That's an ever present danger. We've been a bit more willing than C and C++, however, to discard some bad decisions.


I do not think it is in danger, it already does too many things that make it a complex language. Similar with Object/Free Pascal and to some extent C# and certainly others i cannot think of right now.

These languages are like horses running on a straight line towards maximum complexity. It is just that C++ is at the front right now, but no horse has any inclination of stopping.


The Oberon language is an exception, it goes the other direction.

https://www.miasap.se/obnc/oberon-report.html


Not an exception really, there are many simple languages and Oberon-07 (the dialect linked) is indeed an extremely simple one. Go is another language that is simple.

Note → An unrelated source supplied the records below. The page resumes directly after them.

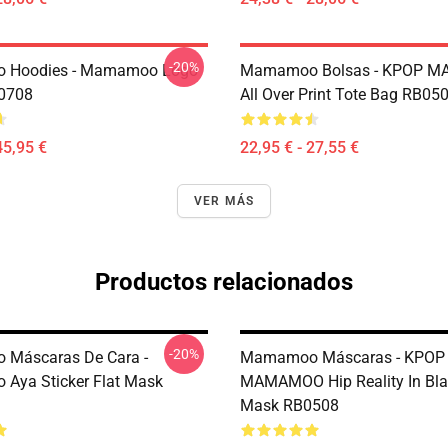
-20%
Hoodies - Mamamoo Logo
Mamamoo Bolsas - KPOP 
P0708
All Over Print Tote Bag RB05
45,95 €
22,95 € - 27,55 €
VER MÁS
Productos relacionados
-20%
Máscaras De Cara -
Mamamoo Máscaras - KPOP
Aya Sticker Flat Mask
MAMAMOO Hip Reality In Bla
Mask RB0508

And of course C (that compiler developers abuse undefined behavior to win artificial benchmark games and making the life of everyone using C for practical purposes miserable is not a problem with the language itself but with the compilers that do such abuse).

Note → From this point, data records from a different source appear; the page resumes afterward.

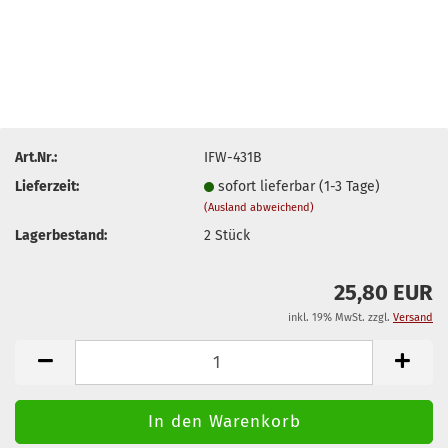
Art.Nr.:
IFW-431B
Lieferzeit:
sofort lieferbar (1-3 Tage)
(Ausland abweichend)
Lagerbestand:
2
Stück
25,80 EUR
inkl. 19% MwSt. zzgl.
Versand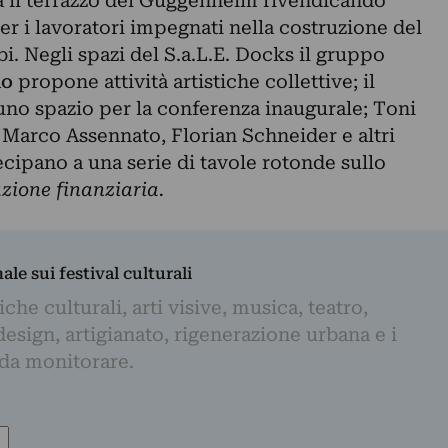
 il terrazzo del Guggenheim rivendicando
er i lavoratori impegnati nella costruzione del
 Negli spazi del S.a.L.E. Docks il gruppo
do
propone attività artistiche collettive; il
uno spazio per la conferenza inaugurale; Toni
 Marco Assennato, Florian Schneider e altri
tecipano a una serie di tavole rotonde sullo
azione finanziaria.
nale sui festival culturali
iche culturali, arti visive, musica, teatro,
design, artigianato, rigenerazione urbana e i
 da monitorare.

EDIT: Scheme too, at least up to R5RS.


What sets Oberon apart is that it has become smaller and simpler over time, something which is not true for the languages you mention.


This depends on if you see Oberon-07 as a different "version" of Oberon or as a different dialect belonging to the same family. Personally i see it as a different dialect instead of being the same language exactly because it removes functionality and isn't compatible with it.

It may not seem like a big difference, but it becomes more apparent when you consider how different all the Pascal dialects that are out there - some even from Niklaus Wirth himself - are.

Also IMO languages should not break backwards compatibility.


For me the best version of it was Active Oberon, but I guess Wirth wouldn't agree given its pursuit for minimalism.

Also I doubt he would bother to any further updates to Oberon-07 (2016 rev). Most likely busy with other matters nowadays.


Wirth — at the age of 85, no less! — is actively working on Oberon stuff, like the compiler. Here's his "news" file, which is up to date as of May 31, 2019:

http://people.inf.ethz.ch/wirth/news.txt


Oh! Thanks for the heads up.


Isn't Go inspired by Oberon? That would explain some things.


Yes, the method syntax comes from Oberon-2, unsafe package is similar to SYSTEM on Oberon.

The rest comes from Limbo (Inferno's userspace language).

Unfortunately it also left a couple of other nice things from those languages.


Are there shops that will take advantage of this stuff by limiting what features they use and following a certain style? For ex would a C++ team use some functional approach or a Rust style approach to ownership etc? Or it always just a mishmash?